WHEN A RECESSION IS NOT A "RECESSION"
In my last post, I noted that the definition of a recession is not as precise as people think. The rule of thumb is two quarters of negative GDP growth. Yet, the decline in 2020 only lasted two months, March and April. So what gives?
The two quarter definition is actually a simplification of the National Bureau of Economic Research (NBER) approach to defining recessions. The New York Times used and popularized this definition in an article published in December 1974.1 But it also listed a number of other criteria that have since been forgotten:
1) Two quarters of negative “real” GDP growth,
2) A decline of at least 1.5% in real terms,
3) A two point rise in unemployment to at least 6%, and
4) A decline in employment in at least 75% of industries over a period of 6 months.

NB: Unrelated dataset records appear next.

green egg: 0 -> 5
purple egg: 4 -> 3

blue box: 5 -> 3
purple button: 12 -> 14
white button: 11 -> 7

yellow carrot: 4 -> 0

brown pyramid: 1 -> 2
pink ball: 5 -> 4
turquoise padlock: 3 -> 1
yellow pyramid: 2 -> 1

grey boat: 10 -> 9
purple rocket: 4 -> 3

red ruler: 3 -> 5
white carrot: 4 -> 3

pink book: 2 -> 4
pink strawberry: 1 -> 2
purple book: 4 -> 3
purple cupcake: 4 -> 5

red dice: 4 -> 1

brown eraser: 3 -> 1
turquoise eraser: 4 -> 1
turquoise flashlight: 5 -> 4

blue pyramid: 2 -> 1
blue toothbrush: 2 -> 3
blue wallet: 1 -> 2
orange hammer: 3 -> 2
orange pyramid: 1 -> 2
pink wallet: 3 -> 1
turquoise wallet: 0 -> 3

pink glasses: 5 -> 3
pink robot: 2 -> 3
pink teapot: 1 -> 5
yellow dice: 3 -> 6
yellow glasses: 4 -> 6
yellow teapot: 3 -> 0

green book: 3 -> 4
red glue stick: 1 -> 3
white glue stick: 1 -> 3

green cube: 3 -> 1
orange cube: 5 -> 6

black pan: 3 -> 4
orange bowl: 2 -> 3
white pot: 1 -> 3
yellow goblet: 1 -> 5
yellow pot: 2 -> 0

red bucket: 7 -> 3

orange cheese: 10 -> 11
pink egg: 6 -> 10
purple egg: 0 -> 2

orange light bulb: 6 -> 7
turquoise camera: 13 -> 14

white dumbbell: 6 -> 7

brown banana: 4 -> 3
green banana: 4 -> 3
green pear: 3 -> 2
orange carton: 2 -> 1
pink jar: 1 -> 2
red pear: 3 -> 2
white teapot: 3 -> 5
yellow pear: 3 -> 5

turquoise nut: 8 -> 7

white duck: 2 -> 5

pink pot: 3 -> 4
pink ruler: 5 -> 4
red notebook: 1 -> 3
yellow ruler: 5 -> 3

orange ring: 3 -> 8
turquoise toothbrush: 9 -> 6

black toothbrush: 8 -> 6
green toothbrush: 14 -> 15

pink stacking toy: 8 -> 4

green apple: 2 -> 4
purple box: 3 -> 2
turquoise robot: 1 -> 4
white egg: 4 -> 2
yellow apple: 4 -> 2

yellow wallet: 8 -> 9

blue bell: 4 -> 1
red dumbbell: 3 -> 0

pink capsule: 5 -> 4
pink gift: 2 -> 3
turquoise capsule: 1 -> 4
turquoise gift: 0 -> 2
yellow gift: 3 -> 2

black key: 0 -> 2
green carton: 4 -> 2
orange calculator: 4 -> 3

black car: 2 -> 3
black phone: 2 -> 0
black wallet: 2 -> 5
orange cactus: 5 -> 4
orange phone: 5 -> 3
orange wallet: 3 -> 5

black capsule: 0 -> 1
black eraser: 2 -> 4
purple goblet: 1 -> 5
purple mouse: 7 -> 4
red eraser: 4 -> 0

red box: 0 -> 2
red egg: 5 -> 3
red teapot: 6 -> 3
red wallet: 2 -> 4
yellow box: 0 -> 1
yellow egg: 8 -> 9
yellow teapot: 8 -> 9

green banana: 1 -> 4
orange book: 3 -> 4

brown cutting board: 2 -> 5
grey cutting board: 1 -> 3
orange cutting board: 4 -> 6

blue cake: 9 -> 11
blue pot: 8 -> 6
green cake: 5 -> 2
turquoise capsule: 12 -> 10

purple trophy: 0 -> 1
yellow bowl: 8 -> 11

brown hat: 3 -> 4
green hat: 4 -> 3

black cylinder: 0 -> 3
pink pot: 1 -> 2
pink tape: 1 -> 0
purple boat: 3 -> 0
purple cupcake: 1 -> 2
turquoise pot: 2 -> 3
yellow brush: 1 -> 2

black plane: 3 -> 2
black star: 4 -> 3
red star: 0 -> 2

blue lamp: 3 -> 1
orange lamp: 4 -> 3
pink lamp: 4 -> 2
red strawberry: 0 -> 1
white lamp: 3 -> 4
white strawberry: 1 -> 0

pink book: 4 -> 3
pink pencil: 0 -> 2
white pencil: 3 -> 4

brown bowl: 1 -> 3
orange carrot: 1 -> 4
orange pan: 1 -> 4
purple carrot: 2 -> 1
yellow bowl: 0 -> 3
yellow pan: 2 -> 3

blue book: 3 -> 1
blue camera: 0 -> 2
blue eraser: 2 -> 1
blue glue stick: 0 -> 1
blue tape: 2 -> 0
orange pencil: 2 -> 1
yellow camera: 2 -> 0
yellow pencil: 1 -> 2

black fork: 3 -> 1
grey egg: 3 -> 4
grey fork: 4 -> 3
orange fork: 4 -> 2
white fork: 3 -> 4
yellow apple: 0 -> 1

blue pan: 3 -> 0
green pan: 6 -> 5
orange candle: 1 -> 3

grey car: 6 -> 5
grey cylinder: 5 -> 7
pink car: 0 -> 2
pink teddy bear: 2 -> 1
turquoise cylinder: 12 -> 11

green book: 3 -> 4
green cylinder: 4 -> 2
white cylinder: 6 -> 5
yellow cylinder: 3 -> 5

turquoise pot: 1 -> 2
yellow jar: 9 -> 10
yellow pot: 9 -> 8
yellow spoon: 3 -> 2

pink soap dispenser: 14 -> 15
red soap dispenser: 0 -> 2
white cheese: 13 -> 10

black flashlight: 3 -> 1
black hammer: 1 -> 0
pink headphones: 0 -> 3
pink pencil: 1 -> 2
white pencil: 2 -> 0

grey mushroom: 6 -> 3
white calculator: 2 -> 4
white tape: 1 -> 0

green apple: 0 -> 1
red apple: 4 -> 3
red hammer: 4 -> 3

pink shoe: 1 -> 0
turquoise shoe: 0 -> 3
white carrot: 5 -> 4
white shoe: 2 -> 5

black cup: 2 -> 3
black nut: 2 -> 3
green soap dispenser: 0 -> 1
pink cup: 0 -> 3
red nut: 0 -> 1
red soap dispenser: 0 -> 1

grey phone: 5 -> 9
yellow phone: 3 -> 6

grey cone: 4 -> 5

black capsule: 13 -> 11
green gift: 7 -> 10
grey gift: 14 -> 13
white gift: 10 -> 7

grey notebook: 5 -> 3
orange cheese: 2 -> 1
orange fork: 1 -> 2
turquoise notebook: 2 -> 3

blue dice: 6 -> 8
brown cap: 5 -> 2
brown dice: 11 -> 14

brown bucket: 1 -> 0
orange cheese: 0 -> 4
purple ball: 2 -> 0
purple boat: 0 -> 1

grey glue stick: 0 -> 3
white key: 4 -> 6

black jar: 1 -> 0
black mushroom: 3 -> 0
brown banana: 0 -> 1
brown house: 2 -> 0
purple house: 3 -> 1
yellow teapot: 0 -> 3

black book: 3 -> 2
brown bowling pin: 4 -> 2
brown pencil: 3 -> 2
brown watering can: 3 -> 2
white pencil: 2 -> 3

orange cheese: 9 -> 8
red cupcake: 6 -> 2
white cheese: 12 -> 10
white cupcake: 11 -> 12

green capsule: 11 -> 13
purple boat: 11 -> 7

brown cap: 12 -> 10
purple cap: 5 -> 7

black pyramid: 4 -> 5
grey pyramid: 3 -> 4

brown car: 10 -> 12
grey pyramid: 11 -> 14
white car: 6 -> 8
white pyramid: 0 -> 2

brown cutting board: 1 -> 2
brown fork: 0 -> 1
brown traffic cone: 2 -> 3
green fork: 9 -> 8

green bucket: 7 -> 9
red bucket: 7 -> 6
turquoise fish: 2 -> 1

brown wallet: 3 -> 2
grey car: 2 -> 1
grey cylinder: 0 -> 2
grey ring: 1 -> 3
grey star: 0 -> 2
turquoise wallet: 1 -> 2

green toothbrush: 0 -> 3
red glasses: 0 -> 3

The author of that article admits that this list is a “rough translation.” Perhaps most important is the emphasis on “real” growth, which factors in purchasing power. If the economy grows at 5.5%, but inflation is at 7%, that is -1.5% in real terms. But the public seems to have latched onto a two quarter definition as gospel and seems to confuse it with a nominal decline.
I’m concerned that many pundits are throwing around a cavalier, over-simplified definition of a recession, since the two quarter rule is only one of a set of criteria. 2020, for example, did not meet the two quarter rule, but it was definitely painful, which shows how inappropriate it is to use this one criterion as a definition.
In the end, these “rules of thumb” are not real definitions. And the financial industry is full of them. That should be remembered as the inevitable debates on whether we will or will not have a recession ensue.
And by the way, the NBER only classifies US recessions, and things have likely changed since 1974. Other countries and regions define it differently.